安宅:はい。人工知能を研究しているある著名な研究者は、「身体性と道徳については、コンピュータに無条件に叩き込んでおく必要がある。そうしないと人間の使う範囲を超えておかしくなるときがどこかでくるんじゃないか」とおっしゃっています。

為末:でも、身体性とかを叩き込むっていうのも難しそうですね。

安宅:十分な情報を与えないと難しいでしょうね。「こういうふうには体は動かないんだ」といったことを、たくさん叩き込む必要があると思います。温度や湿度によって、人間は気持ちよさを感じたり、耐えられなくなったりする。そういうことを片っ端から入れるわけです。

為末:そういうことも学習できる可能性はありますよね。時計と温度計があって、人間が気持ちよい状態にあるということがデータとして上がっていくと。

安宅:最初は情報を入れてあげないとなりませんが、フィードバックをかければ確実に学習しますね。

経験を結びつけられる「賢さ」こそ人間の強み

為末:人工知能が発達していった未来、たとえば10年後、僕らの「賢さ」っていうのも今のものとは変わっているようなことはありますか。

安宅:10年後くらいであれば、社会を生き延びるための基本的なスキルが変わる程度だと思っています。これまで、日本語力、英語力、問題解決力があれば十分でしたが、今後10年くらいでは、コンピュータに指示を出して人工知能をうまく利用するような、データリテラシーは必須になると思います。仕事の内容がコンピュータを使い倒すということに変わっていく部分が多いからです。

● 記録データ:
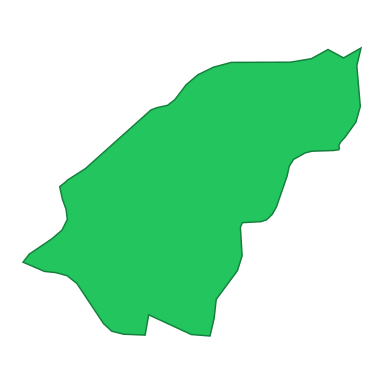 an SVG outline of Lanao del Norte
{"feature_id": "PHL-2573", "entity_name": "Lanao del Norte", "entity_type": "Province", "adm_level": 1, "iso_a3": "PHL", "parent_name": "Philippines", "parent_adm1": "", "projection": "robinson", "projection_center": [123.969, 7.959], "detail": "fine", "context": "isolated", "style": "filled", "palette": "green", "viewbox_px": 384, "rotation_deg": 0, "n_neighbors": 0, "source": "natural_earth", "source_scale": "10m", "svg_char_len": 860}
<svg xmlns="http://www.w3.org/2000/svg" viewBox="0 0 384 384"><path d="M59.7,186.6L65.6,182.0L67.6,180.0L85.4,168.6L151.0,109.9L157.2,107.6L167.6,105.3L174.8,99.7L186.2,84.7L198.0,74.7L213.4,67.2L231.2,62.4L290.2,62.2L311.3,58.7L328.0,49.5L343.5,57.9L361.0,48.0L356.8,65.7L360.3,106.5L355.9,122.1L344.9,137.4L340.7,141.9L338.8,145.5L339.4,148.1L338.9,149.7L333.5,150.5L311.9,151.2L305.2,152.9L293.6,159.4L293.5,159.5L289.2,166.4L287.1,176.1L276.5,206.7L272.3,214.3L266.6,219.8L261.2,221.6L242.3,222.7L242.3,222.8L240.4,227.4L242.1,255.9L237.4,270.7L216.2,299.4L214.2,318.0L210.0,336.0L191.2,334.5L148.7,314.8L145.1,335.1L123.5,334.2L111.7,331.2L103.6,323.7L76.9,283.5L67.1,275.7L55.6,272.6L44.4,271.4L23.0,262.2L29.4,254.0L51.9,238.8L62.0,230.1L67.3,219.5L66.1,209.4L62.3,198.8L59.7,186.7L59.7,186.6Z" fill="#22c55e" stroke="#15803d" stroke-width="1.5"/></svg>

● 出題内容:
#1 人工知能をめぐる対談について、次の問いに答えよ。
(a) 著名な研究者は、コンピュータに何を無条件に叩き込む必要があると述べているか。
(b) 安宅によれば、これまで社会を生き延びるのに十分だったスキルは何か。
(c) 為末は、人間が気持ちよい状態をデータとして上げていく手段として何を挙げているか。
#2 次の各文が人工知能をめぐる対談の内容と合うかどうかを判断せよ。それぞれ「はい」か「いいえ」で答え、根拠となる本文の語句をそのまま引用すること。
(a) 安宅は、フィードバックをかければ確実に学習すると述べている。
(b) 安宅は、10年後には人間の賢さが根本から変わると考えている。
(c) 為末は、身体性を叩き込むのは簡単そうだと述べている。
#3 人工知能をめぐる対談の続きを、最後の発言の後から書け。

● 解答一覧:
#1
(a) 身体性と道徳
(b) 日本語力、英語力、問題解決力
(c) 時計と温度計

#2
(a) はい。「フィードバックをかければ確実に学習しますね」
(b) いいえ。「10年後くらいであれば、社会を生き延びるための基本的なスキルが変わる程度だと思っています」
(c) いいえ。「でも、身体性とかを叩き込むっていうのも難しそうですね」

#3
でも、「賢さ」についていえば、ごく少ないサンプル数からなにかを得るっていうのは、人間の卓越した能力であり、今後も残るはずです。人間のサバイバル本能ですから。それがあるから、先祖の人々は雷を避け、火事になっても逃げ延びてくることができたわけです。

コンピュータは似た事象を5回繰り返し経験しただけで学習するのは難しい。でも人間は5回繰り返す必要はないですから。

為末:過去になにかの経験をすると、似て非なるシチュエーションでも、過去の学習下経験を引っぱり出して対応するっていうことが得意そうですもんね。

安宅:すごく得意ですね。人間は、何千回何万回と細かい学習を日々しているので、それらのアナロジーとして、意味を捉えられるんですよね。ドラマや映画、小説までをひっくるめて、自分の経験にしているから、意味を深く読み取れる。そして、ざっくりと感覚的に意味を取って考える。これはわれわれの強みだと思います。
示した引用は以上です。